Directed by: Vincent Marcello. Starring: Joey King, Joel Courtney, Jacob Elordi. Runtime: 2h 14 min. Released: July 24, 2020.
I didn’t care for 2018’s The Kissing Booth, and I liked Netflix’s The Kissing Booth 2 even less. In this sequel, Elle Evans (Joey King) deals with a long-distance relationship with her boyfriend Noah (Jacob Elordi) after he leaves for Harvard, the stress of senior year and college essays, as well as her feelings for a new classmate named Marco (Taylor Zakhar Perez).
Elle also must deal with conflict with her best friend Lee (Joel Courtney). If you’ve forgotten any of these dynamics from the first film, this sequel opens with a few montages to recap everything. In the first film, Elle broke a best friend rule with Lee and dated his older brother. She should be smart enough to learn for the sequel to not break any best friend rules, but naturally, she does break a rule.
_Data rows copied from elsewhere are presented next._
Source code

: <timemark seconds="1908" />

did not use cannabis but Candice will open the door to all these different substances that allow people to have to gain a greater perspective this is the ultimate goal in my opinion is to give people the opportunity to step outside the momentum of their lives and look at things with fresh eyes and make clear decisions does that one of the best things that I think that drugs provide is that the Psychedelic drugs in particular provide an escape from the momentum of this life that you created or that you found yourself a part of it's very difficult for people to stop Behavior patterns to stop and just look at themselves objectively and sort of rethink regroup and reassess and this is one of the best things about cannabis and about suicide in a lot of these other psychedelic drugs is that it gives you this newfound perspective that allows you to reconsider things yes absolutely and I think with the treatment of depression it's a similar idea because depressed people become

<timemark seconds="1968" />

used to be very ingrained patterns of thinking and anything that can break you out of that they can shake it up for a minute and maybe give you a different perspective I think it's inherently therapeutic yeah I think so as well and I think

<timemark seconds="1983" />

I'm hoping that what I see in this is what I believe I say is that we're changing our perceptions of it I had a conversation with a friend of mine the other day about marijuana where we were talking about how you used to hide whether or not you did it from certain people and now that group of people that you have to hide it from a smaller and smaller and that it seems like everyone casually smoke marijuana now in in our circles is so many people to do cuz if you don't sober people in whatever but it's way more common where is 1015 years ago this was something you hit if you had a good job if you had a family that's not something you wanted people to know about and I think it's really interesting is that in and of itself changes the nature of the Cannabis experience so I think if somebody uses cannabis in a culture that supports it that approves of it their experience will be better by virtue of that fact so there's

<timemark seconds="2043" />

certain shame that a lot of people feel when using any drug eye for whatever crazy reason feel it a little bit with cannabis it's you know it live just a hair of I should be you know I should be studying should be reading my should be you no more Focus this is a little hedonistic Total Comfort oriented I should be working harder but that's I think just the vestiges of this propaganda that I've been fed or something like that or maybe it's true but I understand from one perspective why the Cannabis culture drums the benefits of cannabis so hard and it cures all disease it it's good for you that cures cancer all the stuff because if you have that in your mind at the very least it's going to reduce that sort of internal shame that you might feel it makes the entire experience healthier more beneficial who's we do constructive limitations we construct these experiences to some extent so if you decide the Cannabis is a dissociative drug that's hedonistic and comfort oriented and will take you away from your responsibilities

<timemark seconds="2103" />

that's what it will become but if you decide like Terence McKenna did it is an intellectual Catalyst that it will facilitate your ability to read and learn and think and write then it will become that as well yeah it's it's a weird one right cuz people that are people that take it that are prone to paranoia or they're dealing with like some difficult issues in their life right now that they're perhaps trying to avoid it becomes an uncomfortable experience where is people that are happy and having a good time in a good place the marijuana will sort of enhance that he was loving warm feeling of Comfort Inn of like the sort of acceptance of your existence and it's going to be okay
That’s the formula for conflict in this franchise as the rule in this film is that they need to apply to the same college (the University of California, Berkeley) so when Noah suggests Elle apply to Harvard, she hides that from Lee. I know what you’re thinking, “Why doesn’t she tell Lee to apply to Harvard, too?” Well, she isn’t smart and for best friends that spend every waking minute together, they both hide things from each other. Lee’s girlfriend Rachel (Meganne Young) wants Lee to tell Elle that they need some space, and naturally Lee doesn’t mention it and finds a way around it.
I can recap these annoying scenarios for hours but I’ll move onto the characters. I like Joey King as an actress but I find Elle annoying because she jumps to so many conclusions, like she thinks Noah is cheating on her (granted, the film goes to lengths to provide evidence that he could be). However, Elle jumps to conclusions and voice over narrates to tell us how she feels about it, but never actually talks to the person about it. If these characters actually talked to each other, there would be zero conflict in this film. Seriously, I’m convinced it would turn this 134-minute behemoth into an accessible 90-minute teen rom-com, but no, the filmmakers want to torture anyone who’s not the target audience of girls aged 10-15. If you’re outside that specific demographic, be ready to (likely) say, “Thanks, I hate it.”
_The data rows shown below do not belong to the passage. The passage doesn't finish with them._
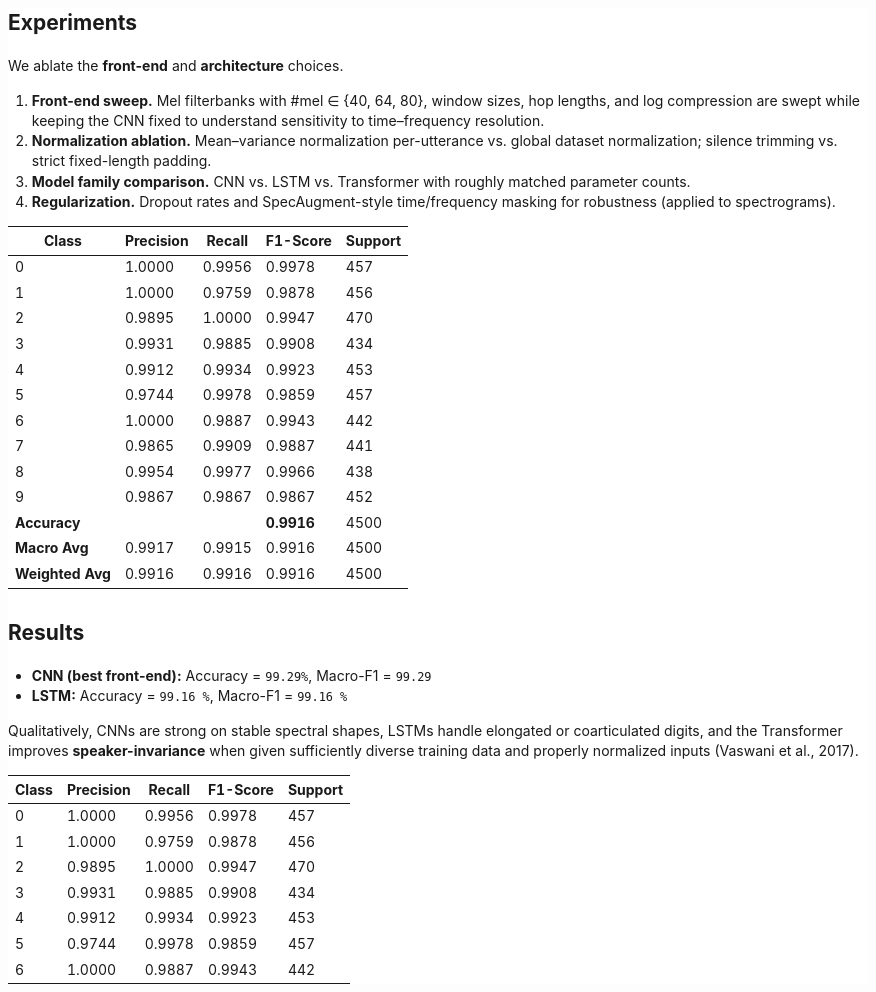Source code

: ## Experiments

We ablate the **front-end** and **architecture** choices.

1) **Front-end sweep.** Mel filterbanks with \#mel ∈ {40, 64, 80}, window sizes, hop lengths, and log compression are swept while keeping the CNN fixed to understand sensitivity to time–frequency resolution.  
2) **Normalization ablation.** Mean–variance normalization per-utterance vs. global dataset normalization; silence trimming vs. strict fixed-length padding.  
3) **Model family comparison.** CNN vs. LSTM vs. Transformer with roughly matched parameter counts.  
4) **Regularization.** Dropout rates and SpecAugment-style time/frequency masking for robustness (applied to spectrograms).  

| Class | Precision | Recall | F1-Score | Support |
|-------|-----------|--------|----------|---------|
| 0     | 1.0000    | 0.9956 | 0.9978   | 457     |
| 1     | 1.0000    | 0.9759 | 0.9878   | 456     |
| 2     | 0.9895    | 1.0000 | 0.9947   | 470     |
| 3     | 0.9931    | 0.9885 | 0.9908   | 434     |
| 4     | 0.9912    | 0.9934 | 0.9923   | 453     |
| 5     | 0.9744    | 0.9978 | 0.9859   | 457     |
| 6     | 1.0000    | 0.9887 | 0.9943   | 442     |
| 7     | 0.9865    | 0.9909 | 0.9887   | 441     |
| 8     | 0.9954    | 0.9977 | 0.9966   | 438     |
| 9     | 0.9867    | 0.9867 | 0.9867   | 452     |
| **Accuracy** |           |        | **0.9916** | 4500    |
| **Macro Avg** | 0.9917    | 0.9915 | 0.9916   | 4500    |
| **Weighted Avg** | 0.9916 | 0.9916 | 0.9916   | 4500    |


## Results



- **CNN (best front-end):** Accuracy = `99.29%`, Macro-F1 = `99.29`  
- **LSTM:** Accuracy = `99.16 %`, Macro-F1 = `99.16 %`  
 

Qualitatively, CNNs are strong on stable spectral shapes, LSTMs handle elongated or coarticulated digits, and the Transformer improves **speaker-invariance** when given sufficiently diverse training data and properly normalized inputs (Vaswani et al., 2017).  


| Class | Precision | Recall | F1-Score | Support |
|-------|-----------|--------|----------|---------|
| 0     | 1.0000    | 0.9956 | 0.9978   | 457     |
| 1     | 1.0000    | 0.9759 | 0.9878   | 456     |
| 2     | 0.9895    | 1.0000 | 0.9947   | 470     |
| 3     | 0.9931    | 0.9885 | 0.9908   | 434     |
| 4     | 0.9912    | 0.9934 | 0.9923   | 453     |
| 5     | 0.9744    | 0.9978 | 0.9859   | 457     |
| 6     | 1.0000    | 0.9887 | 0.9943   | 442     |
This film is just a series of subplots, misunderstandings and so much melodrama that it would make a soap opera writer blush. I haven’t even talked about Marco, the new guy that Elle is seeing as they spend time each other trying to win a competition of Dance Dance Mania so Elle can win $50,000 to go to Harvard. It’s curious that The Kissing Booth 2 becomes a dance movie in this aspect as so much of the film is dedicated to the practice and then briefly the competition, which is the only exciting part of the film.
The introduction of this main sub-plot of a video game dance competition feels like a good idea for the core narrative of a Netflix Original, but it feels so out-of-place in a film like this when you’re not expecting it. More frustrating is that this film is called The Kissing Booth 2 and the Booth itself doesn’t show up until 26 minutes left in the film!
Some of the Kissing Booth scenes are fine, like the courtship between a pair of side characters named Ollie (Judd Krok) and Miles (Evan Hengst). Some of the chemistry in this film is sweet, and I liked Joel Courtney and Meganne Young together, though I disliked how their relationship was written. Some of the dialogue was sweet because I like schmaltzy crap, but this film is generally a waste of time.
I cared about the friendship between Elle and Lee in the first film, but I didn’t care here and I surely didn’t care about the romance. I didn’t care about Elle’s struggles or her applying to college. The film’s framed around a college essay question of where she wants to be in five years, and this essay ties some themes together and makes for some decent narration in the final 10 minutes.
It’s safe to say The Kissing Booth 2 is the most ambitious film set around an essay since American History X. Okay, not really, but director Vince Marcello sets so many ducks in a row as the subplots merge together that it’s almost impressive how much they shove into this film. It’s like a train-wreck I was never invested in but couldn’t look away, either. I also couldn’t wait for it to end because watching their first-world problems is exhausting and as a rom-com, there’s a lot of romance but there’s not one solid comedic moment in sight.